When, in November 2023, Pope Francis heard that Mbengue Nyimbilo Crépín –known as Pato, a 30-year-old Cameroonian asylum seeker – had arrived in Italy after crossing the Mediterranean in an overcrowded boat with 22 others, he immediately asked to meet him.
The summer before, a photograph of Crépín’s wife, Fati Dosso, and their six-year-old daughter Marie, lying face-down in the desert had been viewed around the world. Fati and Marie had died of thirst near the Libya-Tunisia border.

Just two days after his arrival, Crépin and Francis met in a small chamber at the Vatican. “I couldn’t believe someone like him would stoop to meet someone like me,” said Crépín. “But then I realised: this is who he is – humble, compassionate, truly human.”
Francis’s very first trip outside Rome after his election was to Lampedusa, the Italian island near which thousands of people have drowned attempting to reach Europe. Crépín had the sense that, for the pope, meeting with him was perhaps more significant than an audience with any head of state.

“He wanted every detail of my journey,” Crépín said. “He told me he carried others’ suffering in his own heart. He helped me to stay in Rome, and we spoke often. Over time, he became like a father or a brother to me. ‘I am not only a pope,’ he would say, ‘I am a brother to all, a father to all.’ And he meant it.”
Crépín says he clings to Francis’s words in his darkest moments, when memories of his wife and daughter threaten to overwhelm him. “He told me, ‘Keep going, Pato. Don’t give up. Don’t look back,’ ” he added. “When I heard of his passing on Monday, I felt a hollow ache in my heart.

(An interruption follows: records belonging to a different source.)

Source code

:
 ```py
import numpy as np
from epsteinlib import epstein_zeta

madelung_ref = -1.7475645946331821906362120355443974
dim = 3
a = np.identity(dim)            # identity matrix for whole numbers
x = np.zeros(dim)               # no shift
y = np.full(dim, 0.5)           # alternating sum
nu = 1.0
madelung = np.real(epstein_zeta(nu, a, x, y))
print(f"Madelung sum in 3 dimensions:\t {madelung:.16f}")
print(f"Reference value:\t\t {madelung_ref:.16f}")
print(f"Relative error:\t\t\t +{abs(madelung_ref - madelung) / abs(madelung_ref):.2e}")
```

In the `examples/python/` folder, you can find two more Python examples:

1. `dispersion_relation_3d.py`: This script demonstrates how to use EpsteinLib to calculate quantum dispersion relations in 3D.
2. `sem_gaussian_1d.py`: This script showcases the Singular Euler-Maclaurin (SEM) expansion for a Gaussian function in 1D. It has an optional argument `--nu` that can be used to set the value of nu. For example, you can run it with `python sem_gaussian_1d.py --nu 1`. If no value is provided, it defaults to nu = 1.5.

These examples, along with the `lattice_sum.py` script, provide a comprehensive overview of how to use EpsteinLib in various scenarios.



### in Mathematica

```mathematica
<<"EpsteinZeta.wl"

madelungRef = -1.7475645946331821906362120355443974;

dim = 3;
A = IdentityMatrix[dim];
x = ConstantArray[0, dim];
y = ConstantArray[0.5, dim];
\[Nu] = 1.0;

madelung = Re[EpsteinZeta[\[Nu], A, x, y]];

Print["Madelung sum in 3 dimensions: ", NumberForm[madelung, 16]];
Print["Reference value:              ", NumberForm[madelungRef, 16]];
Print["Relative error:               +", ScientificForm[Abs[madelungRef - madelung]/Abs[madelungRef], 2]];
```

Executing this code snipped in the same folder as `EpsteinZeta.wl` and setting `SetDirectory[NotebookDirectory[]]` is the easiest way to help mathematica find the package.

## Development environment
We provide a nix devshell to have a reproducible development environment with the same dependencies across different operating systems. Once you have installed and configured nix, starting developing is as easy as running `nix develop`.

Once again, I became an orphan.”
Lorenzo Tondo
‘He gave us hope’

Isabel Díaz’s sense of disbelief accompanied her all the way through the flight that she and three dozen other Spanish women took to Rome almost eight years ago.
In early 2017, she and her fellow members of the archdiocese of Toledo’s Santa Teresa group for separated and divorced women had written to Pope Francis after reading Amoris Laetitia, the pontiff’s 256-page reflection on the joys of love. They were especially moved by his thoughts on welcoming divorced people back into the arms of the church. Francis replied immediately, inviting them to the Vatican for a chat.
“He was very jolly and all our nerves went away as soon as we began talking to him,” said Díaz, 64. “He was a very straightforward man who radiated humility, goodness and joy.”

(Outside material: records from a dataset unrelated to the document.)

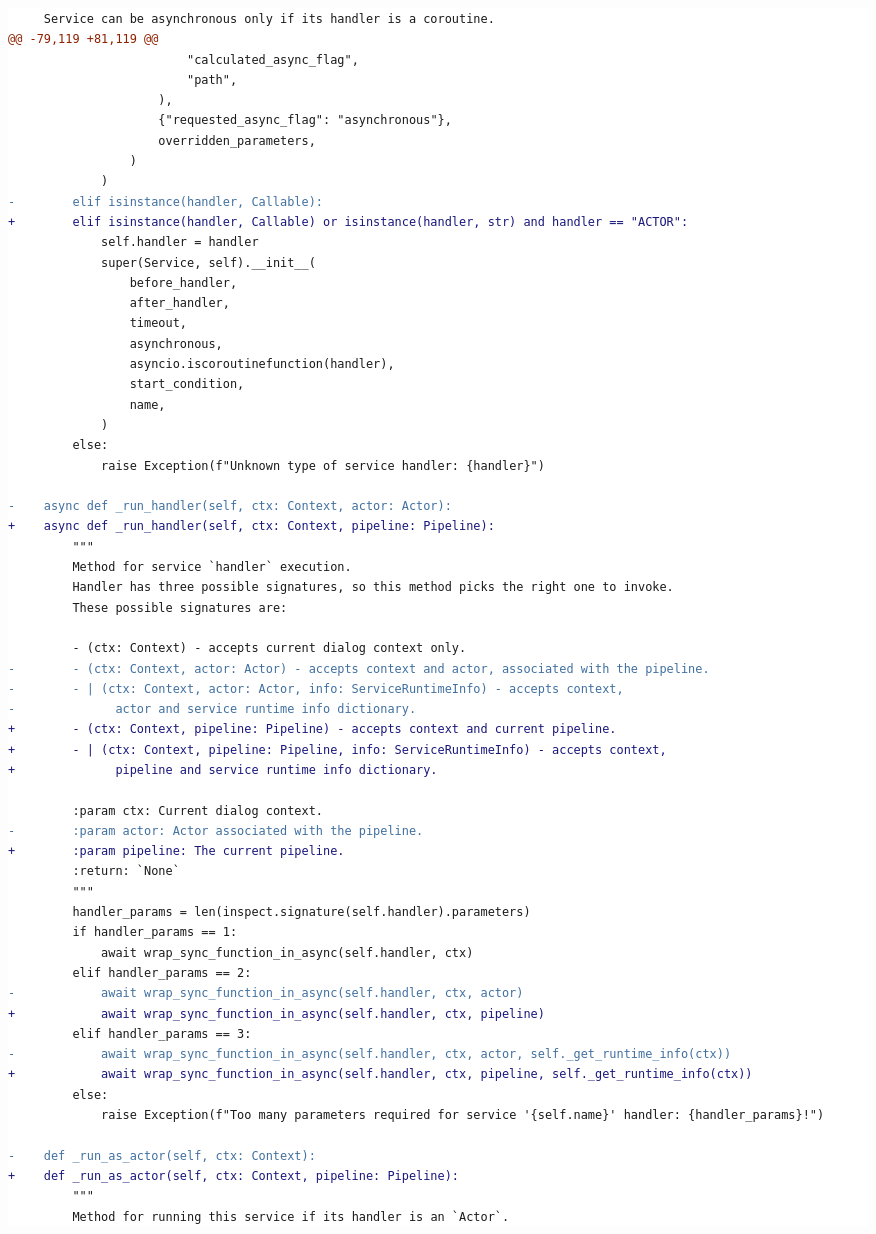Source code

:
 ```diff
     Service can be asynchronous only if its handler is a coroutine.
@@ -79,119 +81,119 @@
                         "calculated_async_flag",
                         "path",
                     ),
                     {"requested_async_flag": "asynchronous"},
                     overridden_parameters,
                 )
             )
-        elif isinstance(handler, Callable):
+        elif isinstance(handler, Callable) or isinstance(handler, str) and handler == "ACTOR":
             self.handler = handler
             super(Service, self).__init__(
                 before_handler,
                 after_handler,
                 timeout,
                 asynchronous,
                 asyncio.iscoroutinefunction(handler),
                 start_condition,
                 name,
             )
         else:
             raise Exception(f"Unknown type of service handler: {handler}")
 
-    async def _run_handler(self, ctx: Context, actor: Actor):
+    async def _run_handler(self, ctx: Context, pipeline: Pipeline):
         """
         Method for service `handler` execution.
         Handler has three possible signatures, so this method picks the right one to invoke.
         These possible signatures are:
 
         - (ctx: Context) - accepts current dialog context only.
-        - (ctx: Context, actor: Actor) - accepts context and actor, associated with the pipeline.
-        - | (ctx: Context, actor: Actor, info: ServiceRuntimeInfo) - accepts context,
-              actor and service runtime info dictionary.
+        - (ctx: Context, pipeline: Pipeline) - accepts context and current pipeline.
+        - | (ctx: Context, pipeline: Pipeline, info: ServiceRuntimeInfo) - accepts context,
+              pipeline and service runtime info dictionary.
 
         :param ctx: Current dialog context.
-        :param actor: Actor associated with the pipeline.
+        :param pipeline: The current pipeline.
         :return: `None`
         """
         handler_params = len(inspect.signature(self.handler).parameters)
         if handler_params == 1:
             await wrap_sync_function_in_async(self.handler, ctx)
         elif handler_params == 2:
-            await wrap_sync_function_in_async(self.handler, ctx, actor)
+            await wrap_sync_function_in_async(self.handler, ctx, pipeline)
         elif handler_params == 3:
-            await wrap_sync_function_in_async(self.handler, ctx, actor, self._get_runtime_info(ctx))
+            await wrap_sync_function_in_async(self.handler, ctx, pipeline, self._get_runtime_info(ctx))
         else:
             raise Exception(f"Too many parameters required for service '{self.name}' handler: {handler_params}!")
 
-    def _run_as_actor(self, ctx: Context):
+    def _run_as_actor(self, ctx: Context, pipeline: Pipeline):
         """
         Method for running this service if its handler is an `Actor`.
```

The thing she noticed most, however, was Francis’s empathy and his ability to listen. “If you were talking to him about something happy, you saw that he was listening to you,” she said. “But if you were telling him about something painful, his face changed and you could see the pain in it.”
Like many other separated or divorced Catholics, Díaz had been upset by the idea that she had fallen short in the eyes of God and the church.
“It wasn’t that I had felt bad when I went to mass, it was just that I’d felt odd and upset because of all the focus on the family,” she said. “That’s why the meeting with the pope meant so much. I’ve always felt myself to be in the embrace of the church, but I felt that even more strongly after the trip.”
Esperanza Gómez-Menor, another member of the group, felt exactly the same after the meeting. “It felt like I was being embraced by my church as a person who was wounded, or like a lost sheep that comes back into the fold,” she said.
The audience, which had been due to last an hour, stretched on for another 40 minutes. When it finally ended, the women were struck by the sight of Francis himself turning off the lights in the room as they filed out.
Along with the rosary Francis gave her, the encounter is something Díaz will always treasure. “Going over there was like being in a dream, and on the way back it felt like the plane was heavier because we were all so full of hope,” she said. “He gave us hope.”